» **BRIEF**
State how many lines below hold the word "SELECT". Give that number and no other text.

» **INFORMATION SHOWN**
####################
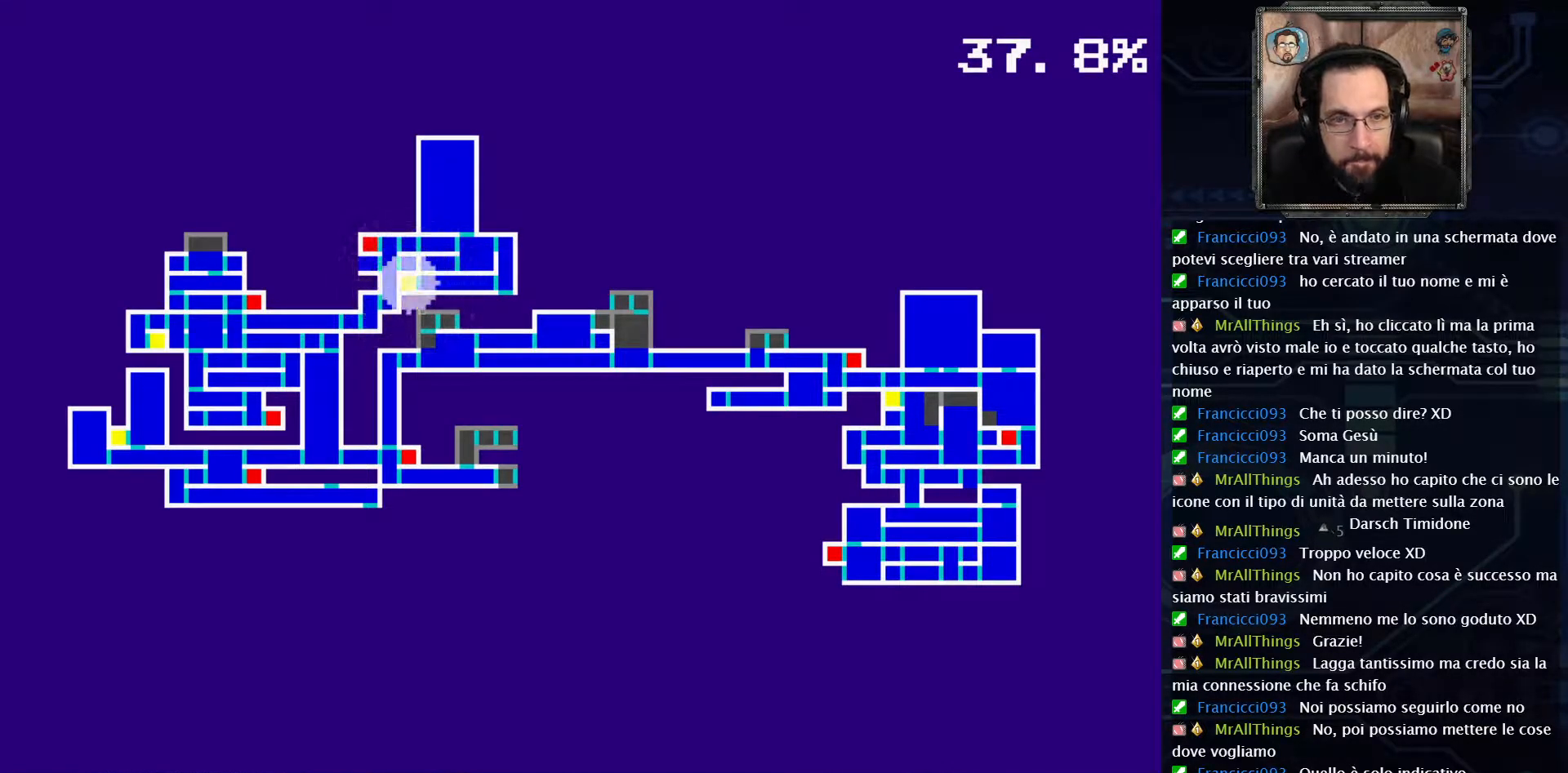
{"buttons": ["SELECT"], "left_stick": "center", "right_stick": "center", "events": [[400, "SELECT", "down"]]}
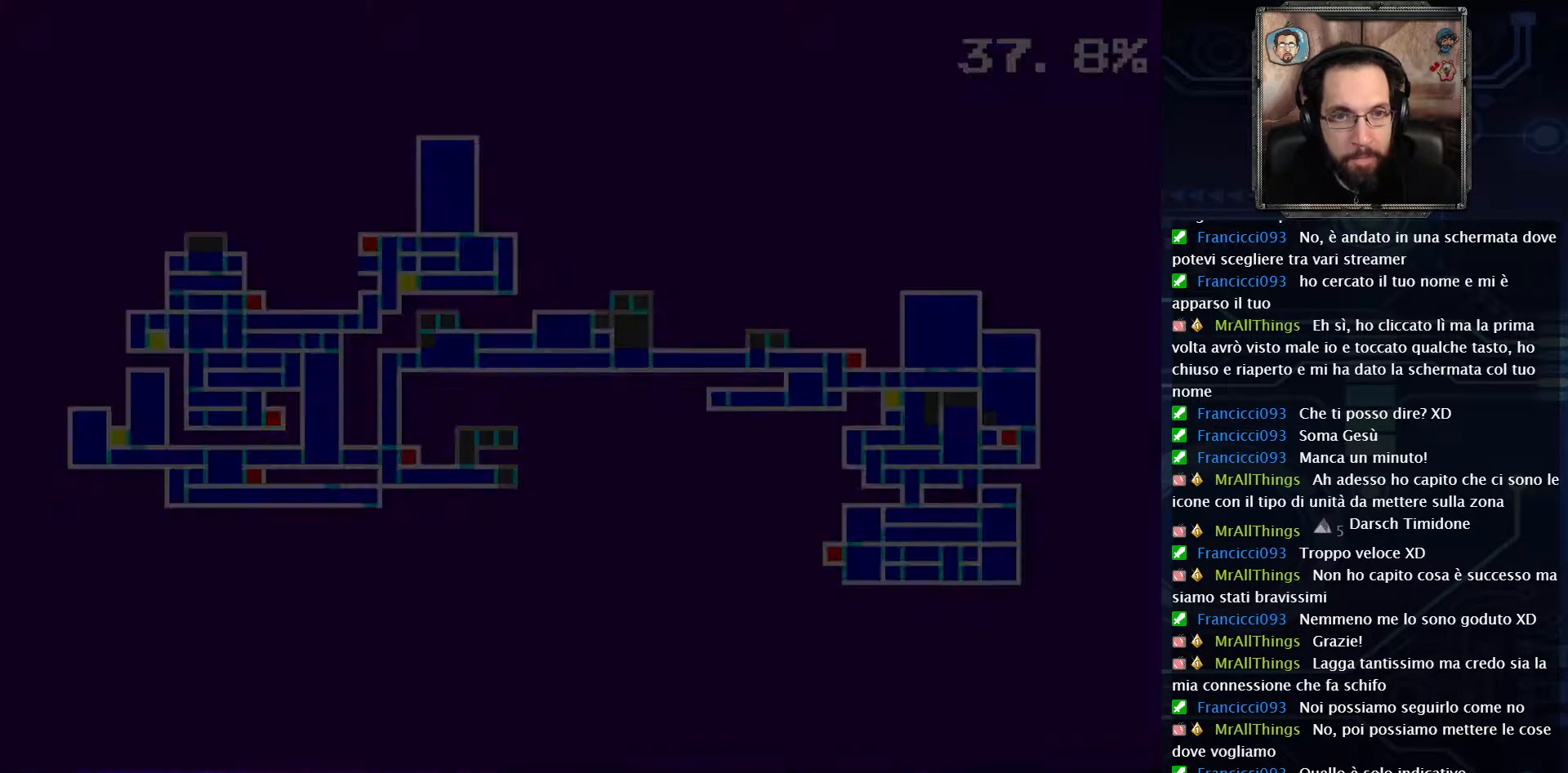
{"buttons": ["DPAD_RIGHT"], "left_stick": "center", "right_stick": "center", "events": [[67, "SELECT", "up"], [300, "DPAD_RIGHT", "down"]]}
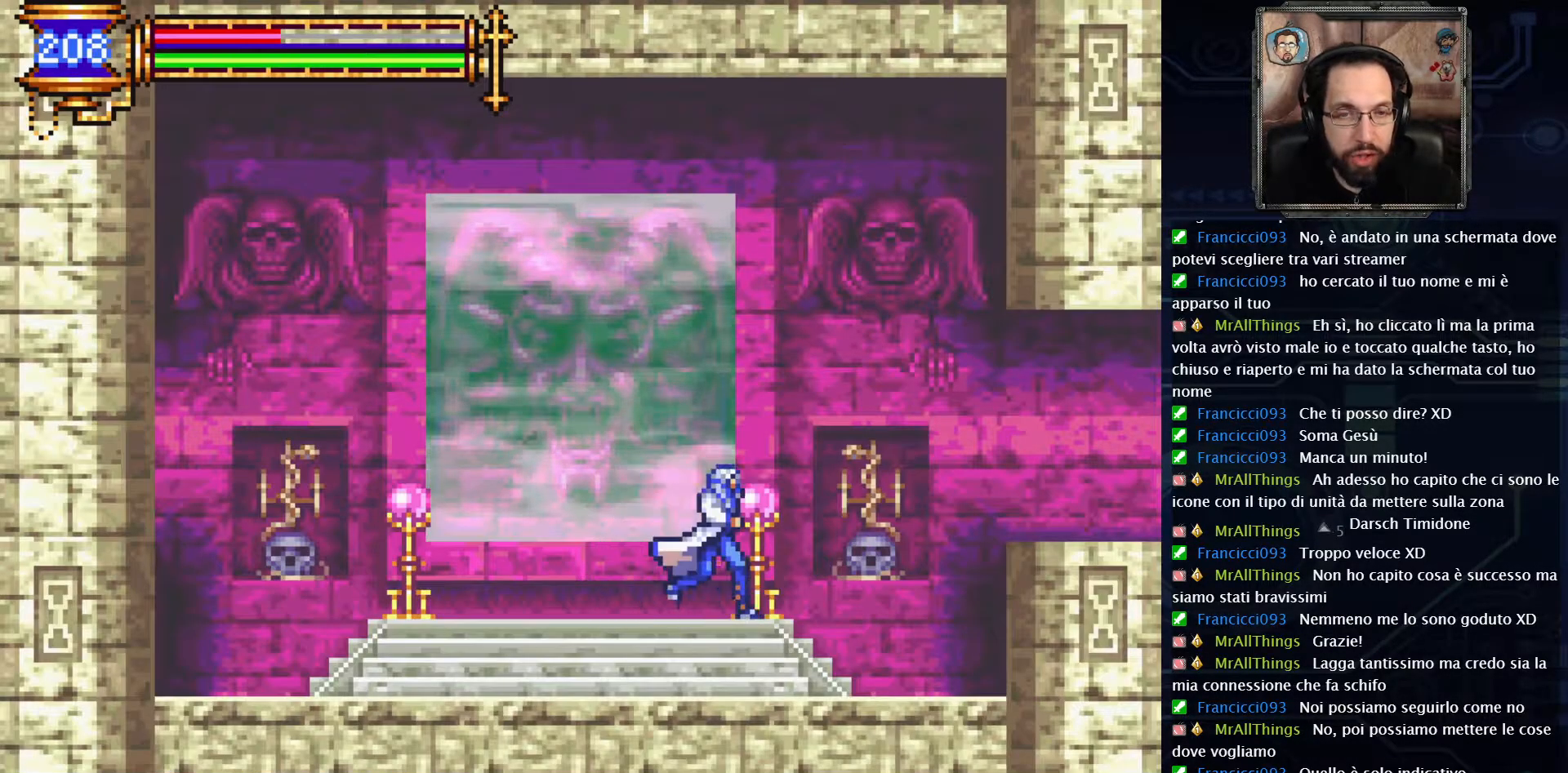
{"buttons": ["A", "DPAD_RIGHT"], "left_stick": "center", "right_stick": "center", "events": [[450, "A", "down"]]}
####################
» **TASK SOLUTION**
2